WHAT YOU WILL DO:
Look below for lines that hold the string "Hospitalar" and copy each one.

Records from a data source
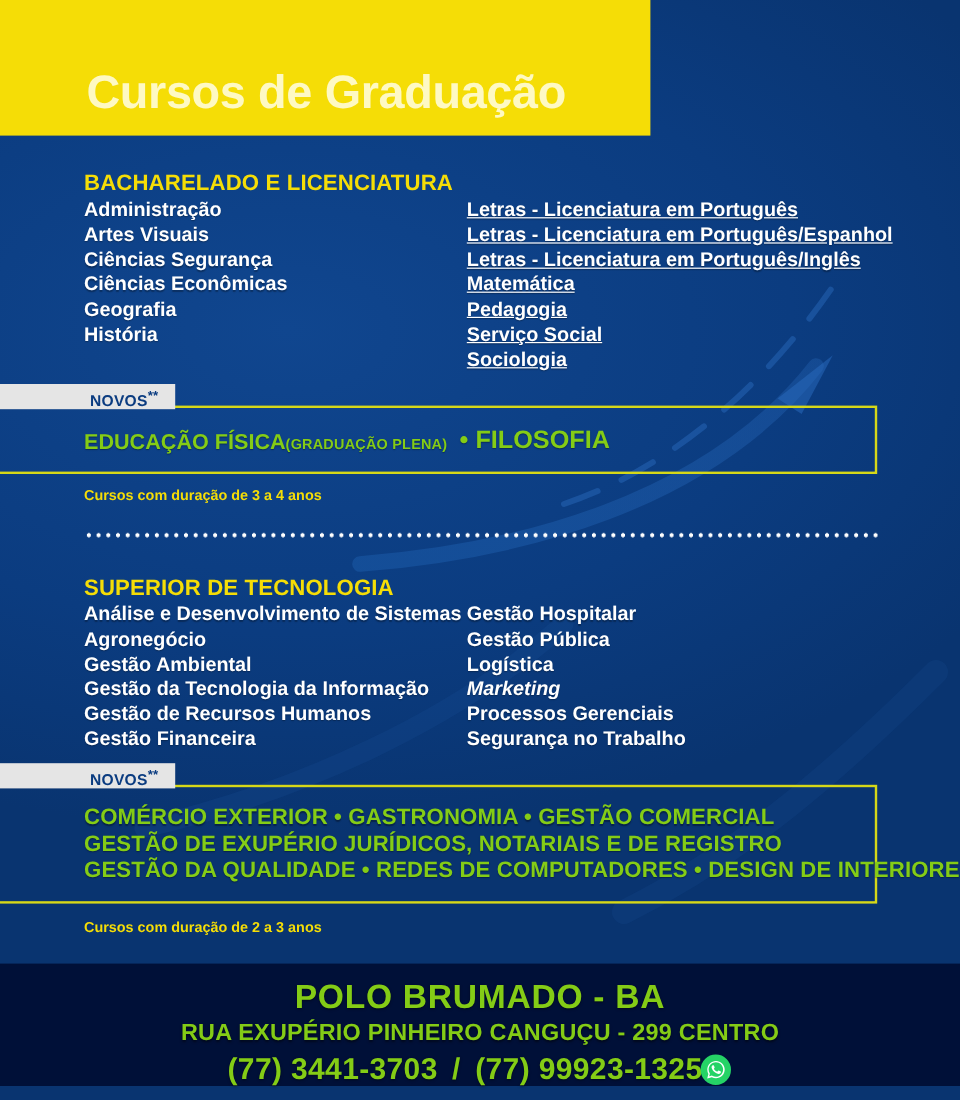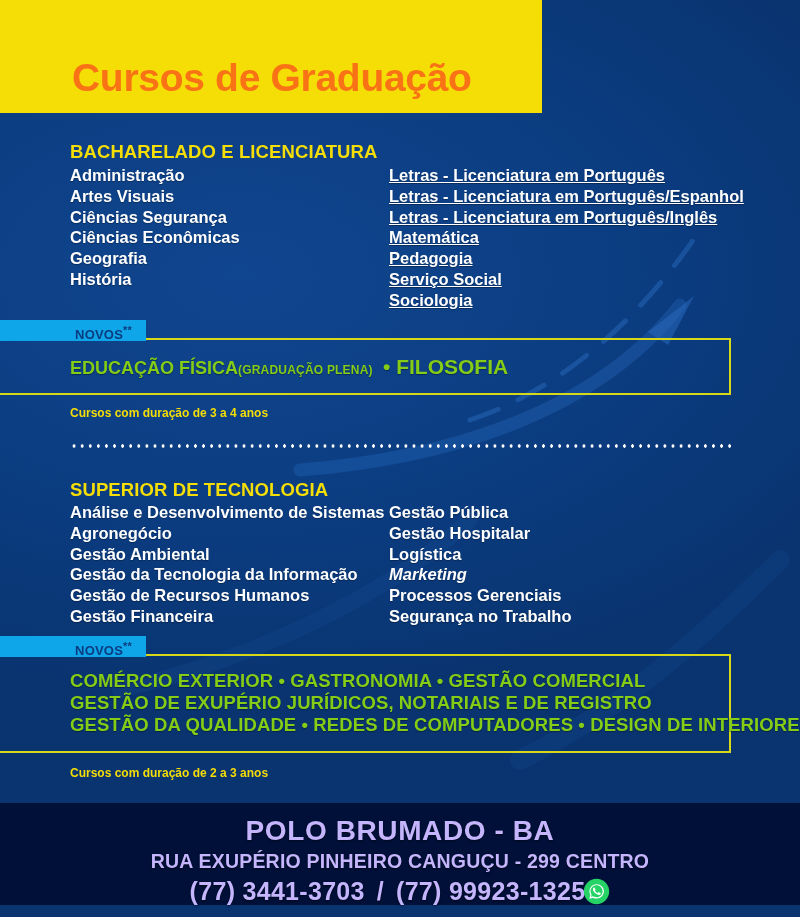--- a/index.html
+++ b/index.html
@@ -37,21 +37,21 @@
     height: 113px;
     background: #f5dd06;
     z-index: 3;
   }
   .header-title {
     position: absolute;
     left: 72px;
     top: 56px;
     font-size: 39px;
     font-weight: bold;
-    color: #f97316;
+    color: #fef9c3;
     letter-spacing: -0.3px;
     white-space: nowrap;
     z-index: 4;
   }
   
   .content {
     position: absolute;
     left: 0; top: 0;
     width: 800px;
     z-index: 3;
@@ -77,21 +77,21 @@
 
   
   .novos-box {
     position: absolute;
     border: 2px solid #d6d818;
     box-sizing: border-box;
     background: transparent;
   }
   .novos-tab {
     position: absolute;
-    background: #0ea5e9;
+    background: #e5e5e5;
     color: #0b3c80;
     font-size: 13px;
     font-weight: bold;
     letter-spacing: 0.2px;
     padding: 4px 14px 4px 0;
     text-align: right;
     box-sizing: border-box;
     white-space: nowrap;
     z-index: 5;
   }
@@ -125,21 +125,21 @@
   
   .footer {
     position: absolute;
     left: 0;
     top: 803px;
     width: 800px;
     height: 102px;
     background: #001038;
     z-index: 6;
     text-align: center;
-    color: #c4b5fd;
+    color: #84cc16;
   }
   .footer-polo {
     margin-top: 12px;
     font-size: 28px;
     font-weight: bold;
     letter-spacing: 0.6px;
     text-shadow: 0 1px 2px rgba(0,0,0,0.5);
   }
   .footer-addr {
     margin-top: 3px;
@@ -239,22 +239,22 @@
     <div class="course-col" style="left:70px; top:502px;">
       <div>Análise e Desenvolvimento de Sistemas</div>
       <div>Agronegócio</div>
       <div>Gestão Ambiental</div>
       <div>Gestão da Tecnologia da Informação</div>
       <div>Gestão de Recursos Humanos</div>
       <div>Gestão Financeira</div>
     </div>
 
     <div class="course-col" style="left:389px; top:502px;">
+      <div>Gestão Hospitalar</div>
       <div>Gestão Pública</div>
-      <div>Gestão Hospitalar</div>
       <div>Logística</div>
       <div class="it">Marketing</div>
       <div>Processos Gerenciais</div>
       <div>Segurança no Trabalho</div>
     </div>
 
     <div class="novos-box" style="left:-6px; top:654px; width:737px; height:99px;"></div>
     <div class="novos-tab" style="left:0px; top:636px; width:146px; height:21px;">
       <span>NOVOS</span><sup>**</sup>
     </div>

---

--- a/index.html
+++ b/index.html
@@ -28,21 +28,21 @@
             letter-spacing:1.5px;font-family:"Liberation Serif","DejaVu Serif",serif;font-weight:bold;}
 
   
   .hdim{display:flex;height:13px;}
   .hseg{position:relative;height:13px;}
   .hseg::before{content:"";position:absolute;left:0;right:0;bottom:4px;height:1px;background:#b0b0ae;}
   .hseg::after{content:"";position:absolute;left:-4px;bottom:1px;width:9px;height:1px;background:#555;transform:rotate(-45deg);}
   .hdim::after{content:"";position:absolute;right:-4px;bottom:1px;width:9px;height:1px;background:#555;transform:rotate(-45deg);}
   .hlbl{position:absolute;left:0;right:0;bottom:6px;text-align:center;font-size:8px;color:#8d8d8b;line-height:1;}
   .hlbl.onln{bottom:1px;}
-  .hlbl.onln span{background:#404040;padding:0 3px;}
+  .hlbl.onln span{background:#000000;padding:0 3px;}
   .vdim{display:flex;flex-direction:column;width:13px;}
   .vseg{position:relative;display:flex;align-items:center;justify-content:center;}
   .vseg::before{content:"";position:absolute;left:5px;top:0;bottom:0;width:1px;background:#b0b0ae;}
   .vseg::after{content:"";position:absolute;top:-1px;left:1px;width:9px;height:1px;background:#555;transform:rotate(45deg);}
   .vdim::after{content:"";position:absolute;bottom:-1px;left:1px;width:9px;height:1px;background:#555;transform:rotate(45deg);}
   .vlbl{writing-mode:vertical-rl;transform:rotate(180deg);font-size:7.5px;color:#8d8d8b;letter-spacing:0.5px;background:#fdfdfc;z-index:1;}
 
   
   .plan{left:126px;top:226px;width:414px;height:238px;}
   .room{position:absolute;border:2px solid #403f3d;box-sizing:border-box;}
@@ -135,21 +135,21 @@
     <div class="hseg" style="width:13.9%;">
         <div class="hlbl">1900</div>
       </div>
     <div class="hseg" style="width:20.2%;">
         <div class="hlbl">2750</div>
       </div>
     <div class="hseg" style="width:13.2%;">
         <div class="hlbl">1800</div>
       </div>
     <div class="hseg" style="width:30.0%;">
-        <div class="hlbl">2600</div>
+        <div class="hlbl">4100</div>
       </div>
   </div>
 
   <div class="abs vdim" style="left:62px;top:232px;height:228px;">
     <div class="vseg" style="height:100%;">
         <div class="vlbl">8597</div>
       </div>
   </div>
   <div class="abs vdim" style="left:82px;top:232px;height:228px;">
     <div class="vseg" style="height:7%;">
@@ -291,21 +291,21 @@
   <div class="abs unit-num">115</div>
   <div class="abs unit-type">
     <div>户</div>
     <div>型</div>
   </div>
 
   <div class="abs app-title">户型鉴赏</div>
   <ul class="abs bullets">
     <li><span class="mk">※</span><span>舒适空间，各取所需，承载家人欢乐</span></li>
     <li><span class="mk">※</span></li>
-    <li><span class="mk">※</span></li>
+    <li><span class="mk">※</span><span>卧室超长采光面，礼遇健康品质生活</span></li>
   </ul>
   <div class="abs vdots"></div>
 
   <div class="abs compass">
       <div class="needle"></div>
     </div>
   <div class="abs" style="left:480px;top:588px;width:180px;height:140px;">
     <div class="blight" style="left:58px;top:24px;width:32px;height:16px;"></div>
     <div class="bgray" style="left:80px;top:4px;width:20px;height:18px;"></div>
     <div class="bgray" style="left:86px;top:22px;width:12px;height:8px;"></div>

ANSWER BELOW:
+      <div>Gestão Hospitalar</div>
-      <div>Gestão Hospitalar</div>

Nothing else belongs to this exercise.